El ruido por la carestía de vida llegó también al ejército, donde las clases medias militares se amotinaron contra los salarios menguantes, la roña del armamento, la sangría de la guerra de Marruecos y el tráfico de influencias en el escalafón, al que no era ajeno el mismo rey. Retumban los cuarteles y el movimiento sindical se nutre del resquemor de la clase obrera agobiada por la inflación. Fue entonces cuando los socialistas y anarquistas creyeron que había llegado la hora de lanzar la huelga general con la que venían soñando desde hacía tiempo para forzar la caída de la monarquía. La acción revolucionaría estalló en agosto de 1917, liderada por el PSOE y UGT. Contra lo que habían esperado los organizadores, la burguesía republicana, atemorizada, no respondió, los campesinos estuvieron ausentes y el ejército decapitó la insurrección tras una semana de durísimos choques con los huelguistas en las calles de Barcelona, Madrid, Vizcaya o Asturias.

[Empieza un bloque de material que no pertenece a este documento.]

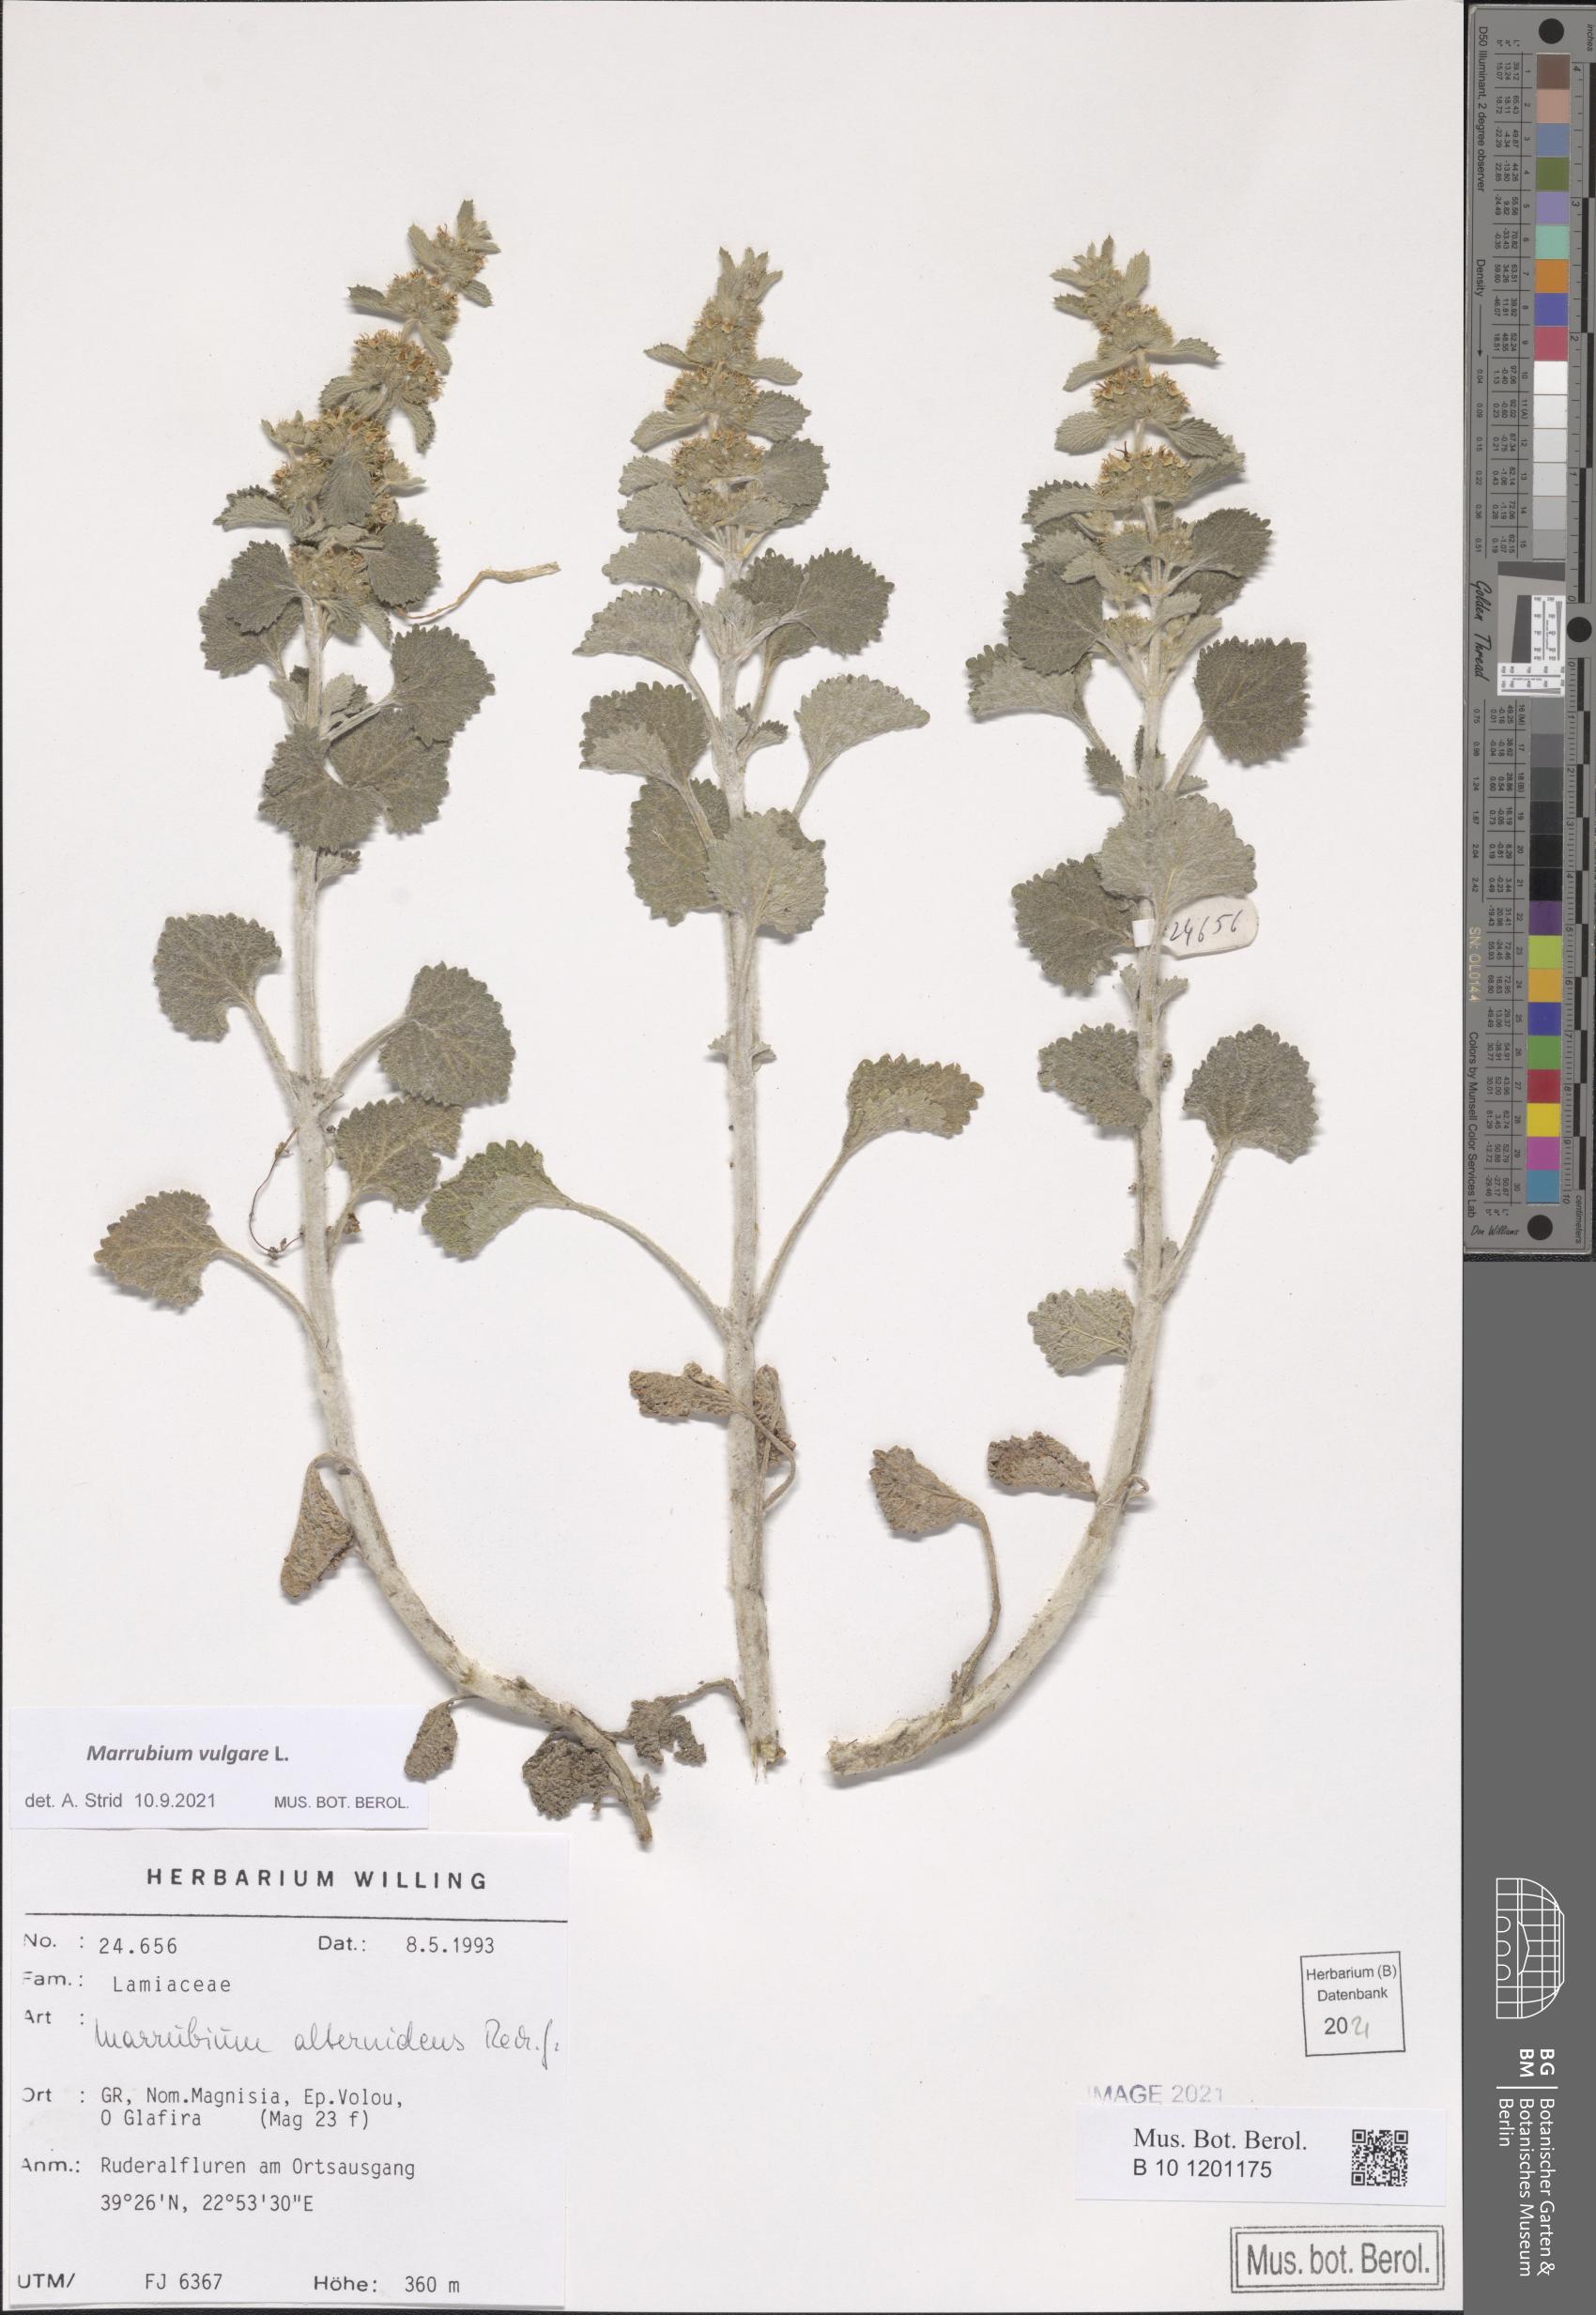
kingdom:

Entre 1918 y 1921, las revueltas de los labradores extremeños y andaluces resuenan en España, amplificadas por los ecos triunfantes de la revolución bolchevique y los gritos que exigen el reparto de tierras. Mientras tanto el crimen social arrojaba terribles balances en los barrios de Barcelona y el vals de los ministerios, con un nuevo gobierno cada cinco meses, hacía crecer la confusión y el descrédito de la política. Al final, los ideales y las esperanzas iniciales de la generación del 14 que Ramón Pérez de Ayala narró con amarga ironía en Troteras y danzaderas tropezarían en una España estrangulada por los extremismos, donde la cauta y asustada burguesía habría de desertar de su quehacer histórico para dejar campo libre a las soluciones autoritarias. Desde la plataforma del Ateneo de Madrid, auténtico corazón cultural del país, lo mejor de la generación del 14 otea el horizonte político de España en tanto se prepara a recibir en 1931 la esperanza republicana.